A promoção excessiva, a falta de estratégia e ausência de visão, emoção e razão, estão a hipotecar o futuro das cidades em todo o mundo.
Por Vitor Pereira *
Quando o canadiano Kevin Brauch, famoso apresentador de TV especialista em bebidas de todo o mundo, pisou o palco do Smart Funchal, em 2017, para falar de amizade, proximidade, cultura, história e outros aspectos menos tecnológicos relacionados com o turismo inteligente surpreendeu pelo sentimento que imprime quando visita um local, uma cidade, um país, mesmo que seja só para tomar uma bebida.
Kevin Brauch, como tantos outros profissionais de comunicação global do mesmo patamar (e culminando no saudoso Anthony Bourdain) confidenciou na Madeira, onde esteve pela segunda vez (a primeira para gravar o programa Thirsty Traveller dedicado ao Vinho Madeira), que é um apaixonado da convivência, da amizade e das emoções fortes. É a experiência vivida com coração que arrebata todos os nossos estímulos sensoriais. A diferença é que ele não estava a falar da primeira vez que visitou a ilha, mas falava sobre a segunda, já em 2017, sem câmaras de TV, sem guiões, sem a pressão das audiências. Falou que sentiu isso sempre que regressa aos locais onde tinha gravado, onde ficaram amigos, onde construiu relações pós programas. Mas referiu também que, muitas vezes, se sente culpado por ‘inundar’ (e destruir até) espaços, graças a uma exposição mediática arrebatadora que transforma pequenos negócios em destinos multitudinários.
Em Tequila (México), a diretora da Fundação José Cuervo – a mais antiga destilaria de tequila no mundo e uma das mais famosas – confessou a sua preocupação sobre uma crescente massificação do destino. Tequila é uma pequena cidade a uma hora de distância de Guadalajara, que, fruto da natural e óbvia conotação com a famosa bebida alcoólica, também ganhou novos fãs através do filme de animação Coco e da romantização da cultura Mariachi. Atualmente, Tequila é visitada por turistas de classe média alta (americanos, chineses, japoneses, sobretudo) que usufruem das experiências exclusivas com a natureza, gastronomia, aventura, cultura, etc. Mas, atraídos pelo álcool, também já começam a chegar grupos obviamente ligados ao “turismo de borracheira” ou “fiesta”, deambulando ébrios pelas ruas carregando os seus ‘cacharros’de barro que abastecem nos bares e ‘tiendas’.
A promoção excessiva, a falta de estratégia e ausência de visão, emoção e razão, estão a hipotecar o futuro das cidades em todo o mundo. O sector do turismo tem contribuído em grande medida para a gentrificação de cidades, a destruição da sua identidade e autenticidade.
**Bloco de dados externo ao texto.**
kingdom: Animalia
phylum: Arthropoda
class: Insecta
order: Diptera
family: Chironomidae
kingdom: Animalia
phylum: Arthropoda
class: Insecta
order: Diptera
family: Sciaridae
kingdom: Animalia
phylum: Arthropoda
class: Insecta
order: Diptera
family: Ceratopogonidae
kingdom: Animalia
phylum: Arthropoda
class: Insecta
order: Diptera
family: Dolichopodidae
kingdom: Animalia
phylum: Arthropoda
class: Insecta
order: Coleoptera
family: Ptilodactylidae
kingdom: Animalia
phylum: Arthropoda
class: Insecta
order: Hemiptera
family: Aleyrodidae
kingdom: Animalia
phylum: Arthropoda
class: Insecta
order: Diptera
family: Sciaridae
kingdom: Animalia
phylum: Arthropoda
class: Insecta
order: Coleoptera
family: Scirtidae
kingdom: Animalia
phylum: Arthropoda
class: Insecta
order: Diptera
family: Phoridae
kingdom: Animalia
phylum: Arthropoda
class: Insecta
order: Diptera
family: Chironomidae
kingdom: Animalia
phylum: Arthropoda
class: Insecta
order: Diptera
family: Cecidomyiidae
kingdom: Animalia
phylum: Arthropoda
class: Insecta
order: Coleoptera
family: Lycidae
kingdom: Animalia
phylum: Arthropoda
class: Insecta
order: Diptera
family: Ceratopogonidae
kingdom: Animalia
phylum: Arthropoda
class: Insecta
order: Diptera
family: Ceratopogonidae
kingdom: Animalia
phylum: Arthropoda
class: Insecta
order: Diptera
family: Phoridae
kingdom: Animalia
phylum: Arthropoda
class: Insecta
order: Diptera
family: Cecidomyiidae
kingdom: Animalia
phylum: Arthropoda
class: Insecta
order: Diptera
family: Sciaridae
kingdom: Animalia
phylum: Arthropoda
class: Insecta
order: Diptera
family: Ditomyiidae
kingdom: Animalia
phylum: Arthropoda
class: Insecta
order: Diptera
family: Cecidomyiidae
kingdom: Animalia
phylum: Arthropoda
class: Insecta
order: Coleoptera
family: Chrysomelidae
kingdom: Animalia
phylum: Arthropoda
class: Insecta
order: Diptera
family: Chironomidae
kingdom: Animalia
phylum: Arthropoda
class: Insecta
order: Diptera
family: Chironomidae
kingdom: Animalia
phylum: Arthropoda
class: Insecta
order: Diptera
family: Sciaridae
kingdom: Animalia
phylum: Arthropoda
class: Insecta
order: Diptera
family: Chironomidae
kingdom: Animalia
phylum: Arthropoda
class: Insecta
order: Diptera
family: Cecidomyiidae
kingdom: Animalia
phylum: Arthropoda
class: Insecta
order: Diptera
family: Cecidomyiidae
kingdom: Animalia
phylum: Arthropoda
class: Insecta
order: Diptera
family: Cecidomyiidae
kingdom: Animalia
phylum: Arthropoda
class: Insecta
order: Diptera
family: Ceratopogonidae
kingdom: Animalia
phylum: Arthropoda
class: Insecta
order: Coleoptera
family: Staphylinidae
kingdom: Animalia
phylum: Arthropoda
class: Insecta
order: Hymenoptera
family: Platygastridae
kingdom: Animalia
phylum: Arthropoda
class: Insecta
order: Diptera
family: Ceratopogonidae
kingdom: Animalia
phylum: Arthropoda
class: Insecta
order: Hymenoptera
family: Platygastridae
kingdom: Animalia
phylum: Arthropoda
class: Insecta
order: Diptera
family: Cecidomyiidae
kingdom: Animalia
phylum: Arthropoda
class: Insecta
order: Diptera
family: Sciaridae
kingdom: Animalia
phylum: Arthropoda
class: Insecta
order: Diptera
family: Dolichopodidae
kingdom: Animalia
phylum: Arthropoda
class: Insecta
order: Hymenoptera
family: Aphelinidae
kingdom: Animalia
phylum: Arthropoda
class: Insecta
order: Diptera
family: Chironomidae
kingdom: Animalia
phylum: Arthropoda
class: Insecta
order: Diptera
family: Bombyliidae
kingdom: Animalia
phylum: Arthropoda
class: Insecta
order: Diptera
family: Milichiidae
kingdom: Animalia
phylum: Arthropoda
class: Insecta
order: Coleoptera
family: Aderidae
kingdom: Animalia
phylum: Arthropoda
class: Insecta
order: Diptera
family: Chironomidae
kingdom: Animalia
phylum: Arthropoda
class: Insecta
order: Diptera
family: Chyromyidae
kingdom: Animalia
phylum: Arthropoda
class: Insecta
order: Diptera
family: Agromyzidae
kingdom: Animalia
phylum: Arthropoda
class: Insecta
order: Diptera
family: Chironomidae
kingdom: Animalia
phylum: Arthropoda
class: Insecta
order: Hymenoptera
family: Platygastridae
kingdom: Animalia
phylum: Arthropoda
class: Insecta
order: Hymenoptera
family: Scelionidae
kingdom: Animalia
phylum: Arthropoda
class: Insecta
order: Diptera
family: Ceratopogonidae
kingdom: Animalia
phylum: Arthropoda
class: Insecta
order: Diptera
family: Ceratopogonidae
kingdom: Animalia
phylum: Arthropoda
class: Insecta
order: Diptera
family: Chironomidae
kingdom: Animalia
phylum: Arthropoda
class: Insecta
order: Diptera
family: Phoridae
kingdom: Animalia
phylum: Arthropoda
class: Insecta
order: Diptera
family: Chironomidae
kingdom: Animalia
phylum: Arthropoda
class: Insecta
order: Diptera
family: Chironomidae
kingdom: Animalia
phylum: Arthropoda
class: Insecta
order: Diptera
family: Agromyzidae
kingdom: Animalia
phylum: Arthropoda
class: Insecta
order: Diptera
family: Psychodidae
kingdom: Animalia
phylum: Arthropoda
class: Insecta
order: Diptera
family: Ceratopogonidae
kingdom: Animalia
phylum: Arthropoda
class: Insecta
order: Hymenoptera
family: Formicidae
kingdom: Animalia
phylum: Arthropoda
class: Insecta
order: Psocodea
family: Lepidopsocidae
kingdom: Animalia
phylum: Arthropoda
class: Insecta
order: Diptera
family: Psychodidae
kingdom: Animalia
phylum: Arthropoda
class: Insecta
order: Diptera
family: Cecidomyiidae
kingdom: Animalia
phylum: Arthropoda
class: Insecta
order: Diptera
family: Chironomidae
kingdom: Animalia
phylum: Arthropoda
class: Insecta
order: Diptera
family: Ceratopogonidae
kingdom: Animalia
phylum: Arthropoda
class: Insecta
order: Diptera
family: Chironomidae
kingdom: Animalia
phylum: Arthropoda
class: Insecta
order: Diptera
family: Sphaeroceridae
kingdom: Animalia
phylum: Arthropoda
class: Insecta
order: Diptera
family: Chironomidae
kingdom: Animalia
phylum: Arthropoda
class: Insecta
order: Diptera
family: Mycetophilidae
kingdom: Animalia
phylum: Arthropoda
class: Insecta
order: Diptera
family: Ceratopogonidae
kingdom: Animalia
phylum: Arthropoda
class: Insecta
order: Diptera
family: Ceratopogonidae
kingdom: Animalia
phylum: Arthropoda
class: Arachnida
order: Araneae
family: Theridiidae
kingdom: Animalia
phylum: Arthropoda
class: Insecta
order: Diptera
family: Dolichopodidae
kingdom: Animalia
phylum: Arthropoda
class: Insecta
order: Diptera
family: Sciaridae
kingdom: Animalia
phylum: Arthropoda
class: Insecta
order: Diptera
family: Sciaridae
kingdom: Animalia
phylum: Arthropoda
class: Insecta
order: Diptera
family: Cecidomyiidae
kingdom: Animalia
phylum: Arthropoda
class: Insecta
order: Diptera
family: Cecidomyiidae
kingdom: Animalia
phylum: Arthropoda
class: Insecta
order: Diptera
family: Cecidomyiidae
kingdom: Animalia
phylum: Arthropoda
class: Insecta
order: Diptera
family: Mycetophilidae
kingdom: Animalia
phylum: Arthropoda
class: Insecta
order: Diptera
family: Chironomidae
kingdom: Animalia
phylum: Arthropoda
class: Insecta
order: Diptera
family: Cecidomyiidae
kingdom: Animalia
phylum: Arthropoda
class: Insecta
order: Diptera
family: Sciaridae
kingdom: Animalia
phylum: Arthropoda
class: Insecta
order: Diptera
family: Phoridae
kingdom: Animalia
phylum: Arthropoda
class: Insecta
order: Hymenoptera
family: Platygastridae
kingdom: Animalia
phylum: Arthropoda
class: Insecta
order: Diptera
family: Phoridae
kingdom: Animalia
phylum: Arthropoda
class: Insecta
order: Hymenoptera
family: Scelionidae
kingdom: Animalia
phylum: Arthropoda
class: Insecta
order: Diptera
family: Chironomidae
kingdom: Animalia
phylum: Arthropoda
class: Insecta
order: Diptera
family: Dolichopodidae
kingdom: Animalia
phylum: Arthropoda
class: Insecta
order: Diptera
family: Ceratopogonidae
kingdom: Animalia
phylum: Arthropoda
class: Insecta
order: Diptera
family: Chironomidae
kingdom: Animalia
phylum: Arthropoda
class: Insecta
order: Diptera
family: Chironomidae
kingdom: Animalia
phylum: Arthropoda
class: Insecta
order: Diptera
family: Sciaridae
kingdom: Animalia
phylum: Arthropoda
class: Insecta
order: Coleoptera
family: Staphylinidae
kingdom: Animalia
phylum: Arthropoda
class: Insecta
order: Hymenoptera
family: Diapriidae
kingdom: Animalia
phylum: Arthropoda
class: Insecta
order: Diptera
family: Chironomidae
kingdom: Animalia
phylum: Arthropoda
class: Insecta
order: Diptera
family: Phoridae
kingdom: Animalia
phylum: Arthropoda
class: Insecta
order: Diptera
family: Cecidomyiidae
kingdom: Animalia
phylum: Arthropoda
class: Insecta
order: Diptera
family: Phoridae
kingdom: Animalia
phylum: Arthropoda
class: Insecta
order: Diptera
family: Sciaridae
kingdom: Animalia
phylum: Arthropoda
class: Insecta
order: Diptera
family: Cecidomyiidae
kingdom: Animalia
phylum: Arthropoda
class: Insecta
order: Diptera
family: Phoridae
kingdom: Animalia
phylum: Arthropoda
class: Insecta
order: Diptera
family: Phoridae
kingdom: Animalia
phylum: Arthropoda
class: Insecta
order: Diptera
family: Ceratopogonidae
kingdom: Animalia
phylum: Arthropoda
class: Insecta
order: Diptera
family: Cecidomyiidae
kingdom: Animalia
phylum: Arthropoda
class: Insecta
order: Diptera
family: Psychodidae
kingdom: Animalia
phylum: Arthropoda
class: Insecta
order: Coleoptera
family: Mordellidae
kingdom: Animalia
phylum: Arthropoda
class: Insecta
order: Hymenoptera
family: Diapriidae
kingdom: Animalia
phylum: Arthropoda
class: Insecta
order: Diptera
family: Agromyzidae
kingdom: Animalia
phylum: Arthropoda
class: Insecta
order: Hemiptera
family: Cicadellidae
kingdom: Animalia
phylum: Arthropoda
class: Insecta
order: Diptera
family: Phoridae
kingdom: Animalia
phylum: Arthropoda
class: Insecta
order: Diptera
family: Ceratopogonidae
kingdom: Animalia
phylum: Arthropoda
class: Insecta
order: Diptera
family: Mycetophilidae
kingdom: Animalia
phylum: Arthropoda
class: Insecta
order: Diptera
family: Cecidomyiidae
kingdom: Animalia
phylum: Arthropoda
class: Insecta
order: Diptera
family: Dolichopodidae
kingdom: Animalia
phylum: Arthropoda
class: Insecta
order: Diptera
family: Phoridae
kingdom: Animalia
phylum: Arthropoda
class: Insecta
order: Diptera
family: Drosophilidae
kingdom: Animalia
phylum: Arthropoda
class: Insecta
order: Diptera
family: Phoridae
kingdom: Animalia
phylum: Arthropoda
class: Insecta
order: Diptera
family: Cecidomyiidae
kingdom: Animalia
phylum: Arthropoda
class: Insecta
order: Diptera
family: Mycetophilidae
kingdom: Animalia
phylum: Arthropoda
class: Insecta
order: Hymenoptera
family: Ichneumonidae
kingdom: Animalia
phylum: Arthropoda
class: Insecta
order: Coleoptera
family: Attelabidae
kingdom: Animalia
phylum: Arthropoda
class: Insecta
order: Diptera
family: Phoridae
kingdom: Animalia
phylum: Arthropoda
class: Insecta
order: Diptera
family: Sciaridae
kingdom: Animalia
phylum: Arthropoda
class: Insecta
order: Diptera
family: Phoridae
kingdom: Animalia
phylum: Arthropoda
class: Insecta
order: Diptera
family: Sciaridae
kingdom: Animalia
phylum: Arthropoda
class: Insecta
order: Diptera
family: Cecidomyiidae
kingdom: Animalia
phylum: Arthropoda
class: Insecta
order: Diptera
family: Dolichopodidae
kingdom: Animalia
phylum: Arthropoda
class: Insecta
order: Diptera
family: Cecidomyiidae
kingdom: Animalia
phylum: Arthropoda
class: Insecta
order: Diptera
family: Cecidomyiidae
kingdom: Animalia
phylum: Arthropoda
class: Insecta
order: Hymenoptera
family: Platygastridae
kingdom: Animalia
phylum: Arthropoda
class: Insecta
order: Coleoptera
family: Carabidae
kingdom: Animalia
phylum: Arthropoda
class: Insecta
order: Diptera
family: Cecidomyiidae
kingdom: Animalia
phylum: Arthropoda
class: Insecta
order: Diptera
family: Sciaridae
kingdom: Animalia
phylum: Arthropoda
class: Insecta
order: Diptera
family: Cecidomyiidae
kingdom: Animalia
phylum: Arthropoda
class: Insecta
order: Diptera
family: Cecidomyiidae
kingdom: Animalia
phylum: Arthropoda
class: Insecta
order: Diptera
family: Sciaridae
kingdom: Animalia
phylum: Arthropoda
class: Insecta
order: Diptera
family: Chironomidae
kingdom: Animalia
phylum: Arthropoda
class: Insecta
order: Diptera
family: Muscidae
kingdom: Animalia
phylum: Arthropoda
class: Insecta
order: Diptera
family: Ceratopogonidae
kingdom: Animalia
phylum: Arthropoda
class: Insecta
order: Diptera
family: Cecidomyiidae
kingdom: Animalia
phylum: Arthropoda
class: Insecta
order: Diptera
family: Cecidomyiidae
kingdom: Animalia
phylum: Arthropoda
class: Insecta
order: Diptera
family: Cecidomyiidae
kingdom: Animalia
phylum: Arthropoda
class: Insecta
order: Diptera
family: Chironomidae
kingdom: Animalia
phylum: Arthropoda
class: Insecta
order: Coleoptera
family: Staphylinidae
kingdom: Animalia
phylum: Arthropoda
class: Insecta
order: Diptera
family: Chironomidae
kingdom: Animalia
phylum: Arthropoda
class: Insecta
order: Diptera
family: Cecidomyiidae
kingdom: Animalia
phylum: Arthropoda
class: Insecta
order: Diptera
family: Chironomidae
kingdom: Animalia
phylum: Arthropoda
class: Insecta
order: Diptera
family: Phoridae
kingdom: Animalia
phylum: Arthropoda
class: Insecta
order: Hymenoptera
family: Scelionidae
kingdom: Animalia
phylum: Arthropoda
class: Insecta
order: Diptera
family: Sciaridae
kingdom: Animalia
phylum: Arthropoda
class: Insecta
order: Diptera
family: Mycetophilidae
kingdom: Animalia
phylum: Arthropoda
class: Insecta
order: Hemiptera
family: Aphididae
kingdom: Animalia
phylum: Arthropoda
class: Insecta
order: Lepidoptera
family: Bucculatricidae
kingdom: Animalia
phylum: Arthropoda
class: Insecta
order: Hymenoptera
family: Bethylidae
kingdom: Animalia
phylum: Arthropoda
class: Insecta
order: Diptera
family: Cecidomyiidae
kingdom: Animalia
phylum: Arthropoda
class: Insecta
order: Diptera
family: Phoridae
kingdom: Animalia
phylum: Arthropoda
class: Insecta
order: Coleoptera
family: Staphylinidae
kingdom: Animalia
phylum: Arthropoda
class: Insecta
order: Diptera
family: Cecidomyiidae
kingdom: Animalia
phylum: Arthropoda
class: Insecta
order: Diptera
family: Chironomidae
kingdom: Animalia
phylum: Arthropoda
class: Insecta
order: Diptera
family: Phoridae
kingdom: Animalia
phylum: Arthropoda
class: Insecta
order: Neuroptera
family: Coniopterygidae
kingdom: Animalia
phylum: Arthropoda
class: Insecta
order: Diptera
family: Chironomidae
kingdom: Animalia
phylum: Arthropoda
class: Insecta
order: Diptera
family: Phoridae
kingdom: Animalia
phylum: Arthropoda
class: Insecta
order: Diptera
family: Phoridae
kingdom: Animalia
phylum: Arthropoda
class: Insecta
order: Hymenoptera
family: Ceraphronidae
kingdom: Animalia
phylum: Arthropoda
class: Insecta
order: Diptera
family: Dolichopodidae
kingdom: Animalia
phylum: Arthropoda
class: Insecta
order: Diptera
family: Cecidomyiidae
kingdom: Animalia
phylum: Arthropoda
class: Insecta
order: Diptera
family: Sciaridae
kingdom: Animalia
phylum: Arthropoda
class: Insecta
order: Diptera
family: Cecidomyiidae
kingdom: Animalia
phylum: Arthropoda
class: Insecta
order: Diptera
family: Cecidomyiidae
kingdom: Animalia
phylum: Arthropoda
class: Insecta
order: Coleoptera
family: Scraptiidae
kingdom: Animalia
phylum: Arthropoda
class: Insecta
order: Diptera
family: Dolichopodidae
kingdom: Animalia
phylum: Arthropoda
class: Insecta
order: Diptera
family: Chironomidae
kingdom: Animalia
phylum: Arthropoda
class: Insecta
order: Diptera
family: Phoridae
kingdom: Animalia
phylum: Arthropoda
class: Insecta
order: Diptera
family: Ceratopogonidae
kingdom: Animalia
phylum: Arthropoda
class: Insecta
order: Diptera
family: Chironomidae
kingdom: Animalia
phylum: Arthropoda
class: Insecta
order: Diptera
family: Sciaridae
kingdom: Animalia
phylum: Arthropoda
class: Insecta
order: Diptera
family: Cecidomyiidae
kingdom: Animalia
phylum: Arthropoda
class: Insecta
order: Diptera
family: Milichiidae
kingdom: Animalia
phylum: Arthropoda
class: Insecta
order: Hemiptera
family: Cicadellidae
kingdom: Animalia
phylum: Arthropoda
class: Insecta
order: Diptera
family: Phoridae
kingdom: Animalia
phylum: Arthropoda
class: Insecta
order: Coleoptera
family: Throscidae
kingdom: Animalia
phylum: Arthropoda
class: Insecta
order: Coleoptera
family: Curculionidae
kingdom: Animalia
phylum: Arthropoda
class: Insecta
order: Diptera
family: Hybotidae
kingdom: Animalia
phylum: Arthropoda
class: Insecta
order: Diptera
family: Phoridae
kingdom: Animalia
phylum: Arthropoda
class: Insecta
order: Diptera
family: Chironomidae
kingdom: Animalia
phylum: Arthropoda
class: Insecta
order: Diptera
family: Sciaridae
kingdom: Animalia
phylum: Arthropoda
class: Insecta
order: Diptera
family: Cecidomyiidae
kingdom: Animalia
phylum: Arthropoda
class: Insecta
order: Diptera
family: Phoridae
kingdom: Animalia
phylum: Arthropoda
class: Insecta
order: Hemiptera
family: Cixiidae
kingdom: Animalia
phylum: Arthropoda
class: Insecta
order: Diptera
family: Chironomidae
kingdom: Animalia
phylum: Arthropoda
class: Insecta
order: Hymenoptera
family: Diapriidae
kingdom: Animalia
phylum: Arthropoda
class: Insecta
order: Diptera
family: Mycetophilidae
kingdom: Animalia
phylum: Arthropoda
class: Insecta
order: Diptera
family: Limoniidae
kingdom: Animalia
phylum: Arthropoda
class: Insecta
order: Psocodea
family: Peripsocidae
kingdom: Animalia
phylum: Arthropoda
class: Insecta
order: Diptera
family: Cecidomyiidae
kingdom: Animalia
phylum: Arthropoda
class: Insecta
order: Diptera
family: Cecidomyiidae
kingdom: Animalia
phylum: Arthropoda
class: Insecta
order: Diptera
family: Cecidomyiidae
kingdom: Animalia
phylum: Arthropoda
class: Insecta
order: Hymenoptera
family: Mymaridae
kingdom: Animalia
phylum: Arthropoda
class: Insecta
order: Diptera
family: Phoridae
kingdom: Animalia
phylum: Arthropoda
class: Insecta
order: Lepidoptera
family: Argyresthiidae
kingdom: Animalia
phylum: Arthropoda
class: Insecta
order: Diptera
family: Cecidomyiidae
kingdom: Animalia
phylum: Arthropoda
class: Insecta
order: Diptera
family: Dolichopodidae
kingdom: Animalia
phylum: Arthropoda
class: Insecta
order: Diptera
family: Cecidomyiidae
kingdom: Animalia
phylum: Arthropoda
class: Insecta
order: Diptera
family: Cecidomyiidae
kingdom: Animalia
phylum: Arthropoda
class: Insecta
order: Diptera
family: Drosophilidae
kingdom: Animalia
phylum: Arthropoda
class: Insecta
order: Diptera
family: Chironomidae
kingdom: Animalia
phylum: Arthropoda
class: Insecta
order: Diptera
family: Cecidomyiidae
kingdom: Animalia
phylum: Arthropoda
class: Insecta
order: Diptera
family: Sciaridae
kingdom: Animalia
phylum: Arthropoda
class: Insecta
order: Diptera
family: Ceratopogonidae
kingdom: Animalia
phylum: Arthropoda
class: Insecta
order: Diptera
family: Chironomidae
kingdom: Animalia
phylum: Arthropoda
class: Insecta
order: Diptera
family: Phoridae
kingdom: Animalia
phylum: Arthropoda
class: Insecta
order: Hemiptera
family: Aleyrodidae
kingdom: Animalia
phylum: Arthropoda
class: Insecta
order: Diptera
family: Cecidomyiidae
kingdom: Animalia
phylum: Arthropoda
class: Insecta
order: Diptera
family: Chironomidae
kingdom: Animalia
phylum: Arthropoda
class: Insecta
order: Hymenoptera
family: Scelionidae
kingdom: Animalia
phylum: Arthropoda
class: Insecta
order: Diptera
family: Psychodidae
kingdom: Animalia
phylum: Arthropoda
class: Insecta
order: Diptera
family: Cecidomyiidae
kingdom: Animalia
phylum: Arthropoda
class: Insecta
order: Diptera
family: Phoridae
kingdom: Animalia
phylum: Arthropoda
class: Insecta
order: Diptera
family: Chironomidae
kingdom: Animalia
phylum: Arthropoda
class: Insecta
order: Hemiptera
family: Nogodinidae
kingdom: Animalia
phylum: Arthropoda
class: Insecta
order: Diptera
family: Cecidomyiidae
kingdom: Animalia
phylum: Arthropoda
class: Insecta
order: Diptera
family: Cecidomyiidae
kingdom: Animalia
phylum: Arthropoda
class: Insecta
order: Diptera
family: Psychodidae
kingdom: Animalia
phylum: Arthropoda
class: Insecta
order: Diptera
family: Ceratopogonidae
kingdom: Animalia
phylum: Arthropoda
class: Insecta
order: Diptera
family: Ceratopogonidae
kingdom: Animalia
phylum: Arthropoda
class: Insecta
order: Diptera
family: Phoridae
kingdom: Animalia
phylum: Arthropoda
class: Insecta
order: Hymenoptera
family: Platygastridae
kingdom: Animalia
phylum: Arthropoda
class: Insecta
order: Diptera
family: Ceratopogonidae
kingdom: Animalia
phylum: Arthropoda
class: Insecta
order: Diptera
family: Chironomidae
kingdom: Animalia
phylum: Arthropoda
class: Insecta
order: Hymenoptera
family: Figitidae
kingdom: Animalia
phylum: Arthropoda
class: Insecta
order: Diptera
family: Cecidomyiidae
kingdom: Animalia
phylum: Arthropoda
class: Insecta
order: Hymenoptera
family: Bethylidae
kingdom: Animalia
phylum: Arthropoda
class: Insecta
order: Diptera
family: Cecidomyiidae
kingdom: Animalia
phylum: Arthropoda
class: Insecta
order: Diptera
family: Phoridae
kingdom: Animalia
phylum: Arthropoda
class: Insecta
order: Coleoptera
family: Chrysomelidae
Mas quando alguém pergunta por soluções, espera sempre uma saída fácil para o problema. Por exemplo, lidar com a falta de turismo pode ser traumatizante para um político eleito pressionado pela concorrência implacável de outras cidades e destinos. E por que é que viajar tem de ser privilégio apenas de alguns?
Quando Hemingway se apaixonou pela cidade de Ronda (na imagem) e a eternizou nos seus romances, apelidando-a de forma insistente como a cidade mais bonita de Espanha, “onde todos devem ir se quiserem uma lua-de-mel perfeita”, estava longe de imaginar o que Ronda é hoje – um destino turístico em risco de se massificar, em parte, precisamente pela promoção da paixão honesta e genuína do famoso escritor por Ronda.
Graças a Hemingway, Ronda já era, antes da Internet, um destino procurado por quem lia os seus romances. Mas, agora, com a promoção intensa não do que Hemingway falou sobre Ronda, mas, muitas vezes, apenas porque era a terra de que Hemingway falava, o excesso de visitantes tornou-se um problema. E esta diferença retirou de cena a amada Ronda de Hemingway, que, se a visitasse nos dias de hoje, provavelmente, não encontraria os mesmos encantos.
Felizmente, ainda há destinos para muitos escritores descobrirem e caírem de amores. Mas, atualmente, ao contrário do tempo dos grandes romancistas, a sua elevação através da palavra ou imagem é quase uma condenação fatídica.